L’ex sindaco di Amburgo è un finto perdente, uno che all’inizio della competizione elettorale nessuno metterebbe nel lotto dei favoriti, eppure alla fine vince lui. O forse è solo fortuna. Certamente la dea bendata gli ha dato una mano accecando i suoi rivali. Delle disgrazie di Läschet abbiamo già detto, ma anche Annalena Baerbock non si è fatta negare nulla; dai curriculum con esperienze professionali inventate di sana pianta, all’accusa di plagio del suo libro “Adesso” uscito lo scorso giugno. I due colpi le hanno sfiammato l’entusiasmo nel bel mezzo della campagna elettorale e “adesso” Baerbock arranca a -10% dietro a Scholz.

Il quale avrebbe degli scheletri nell’armadio mica da ridere, se solo qualcuno si azzardasse ad aprirlo l’armadio.
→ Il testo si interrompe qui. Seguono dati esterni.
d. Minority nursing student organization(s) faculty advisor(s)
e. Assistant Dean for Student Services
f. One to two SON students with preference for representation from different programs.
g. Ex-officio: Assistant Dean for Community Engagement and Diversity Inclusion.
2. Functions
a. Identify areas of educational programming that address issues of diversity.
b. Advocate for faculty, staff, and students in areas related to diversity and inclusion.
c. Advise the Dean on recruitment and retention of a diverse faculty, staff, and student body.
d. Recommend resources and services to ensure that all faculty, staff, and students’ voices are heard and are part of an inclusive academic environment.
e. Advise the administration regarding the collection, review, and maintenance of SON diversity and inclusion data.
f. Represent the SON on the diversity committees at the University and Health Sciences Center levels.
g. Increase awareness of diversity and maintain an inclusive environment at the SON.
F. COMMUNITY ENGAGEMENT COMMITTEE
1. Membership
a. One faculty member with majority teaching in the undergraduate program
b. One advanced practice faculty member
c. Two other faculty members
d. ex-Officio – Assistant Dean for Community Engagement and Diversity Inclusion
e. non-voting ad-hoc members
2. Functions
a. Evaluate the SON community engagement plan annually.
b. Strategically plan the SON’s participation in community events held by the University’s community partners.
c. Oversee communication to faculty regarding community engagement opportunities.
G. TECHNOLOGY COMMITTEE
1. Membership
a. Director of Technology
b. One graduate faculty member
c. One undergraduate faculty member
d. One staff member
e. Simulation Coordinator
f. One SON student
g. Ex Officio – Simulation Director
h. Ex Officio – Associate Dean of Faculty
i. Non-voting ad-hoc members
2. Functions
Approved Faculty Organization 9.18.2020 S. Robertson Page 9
Ogni riferimento allo scandalo Wirecard è assolutamente voluto. Wirecard era la società di servizi finanziari con sede ad Aschheim, presso Monaco di Baviera, fallita a giugno 2020 a causa della scomparsa dai suoi conti di 2 milioni di euro. In particolare, l’autorità federale di vigilanza finanziaria, sotto diretto controllo del ministero delle Finanze, fu accusata di incompetenza, se non addirittura di complicità con i vertici di Wirecard. I sospetti arrivarono fino a Scholz, che dovette giustificarsi davanti alla commissione d’inchiesta parlamentare.

Pochi anni prima, siamo nel 2016, un altro scandalo finanziario aveva gettato ombre sull’operato di Scholz. Si trattava del cosiddetto scandalo Cum-ex, la maxi-frode fiscale realizzata attraverso un complesso meccanismo di compravendita di azioni a livello europeo, che sottrasse tasse per centinaia di milioni di euro a diversi Stati. Tra le banche che si sono arricchite con questo gigantesco monkey business, anche una di Amburgo ai tempi in cui Scholz era sindaco. La domanda che si fa il primo canale tedesco è: come mai l’allora sindaco di Amburgo Olaf Scholz non ha preteso la restituzione dei 47 milioni di euro che la banca Warburg ha incassato nel 2016 grazie alla truffa ai danni del fisco tedesco? Scholz non ha mai fatto chiarezza, ma i contatti tra funzionari della banca e il gruppo di dirigenti amburghesi della Spd erano arcinoti.

Per il momento Läschet e Baerock esitano ad affondare il colpo, temendo forse di scoprire altarini pericolosi; lo scandalo Wirecard, infatti, coinvolge molti ex dirigenti della Csu.

Nel frattempo Olaf tira dritto come suo solito, sebbene il partito continui a non amarlo. Ma l’ex avvocato che da giovane assomigliava a Danton non se ne fa un cruccio, perché compensa ampiamente con le simpatie che gli arrivano dall’esterno.

Secondo i sondaggisti, Scholz sarebbe l’unico candidato in grado di attirare i voti degli indecisi e perfino di chi in passato ha votato altri partiti. Questo è vero soprattutto per gli elettori della Cdu, che hanno un candidato debole, ma anche per quelli di sinistra, attirati dalla proposta di aumento del reddito minimo fatta balenare davanti ai loro occhi da Olaf come una mancia inattesa.

In questo modo Olaf Scholz ha piazzato la Spd nella posizione centrale della scacchiera politica, quella che garantisce il controllo strategico della campana elettorale. Da qui può aprire a una coalizione con Cdu e Verdi, oppure, a seconda dei risultati elettorali, coinvolgere la sinistra o i liberali della Fdp. Comunque vada il pallino ce l’ha in mano lui. E così il ministro delle Finanze con la faccia da bravo rosticcere sente già profumo di vittoria. Sono 30% e qualcosa, che faccio dottò, lascio?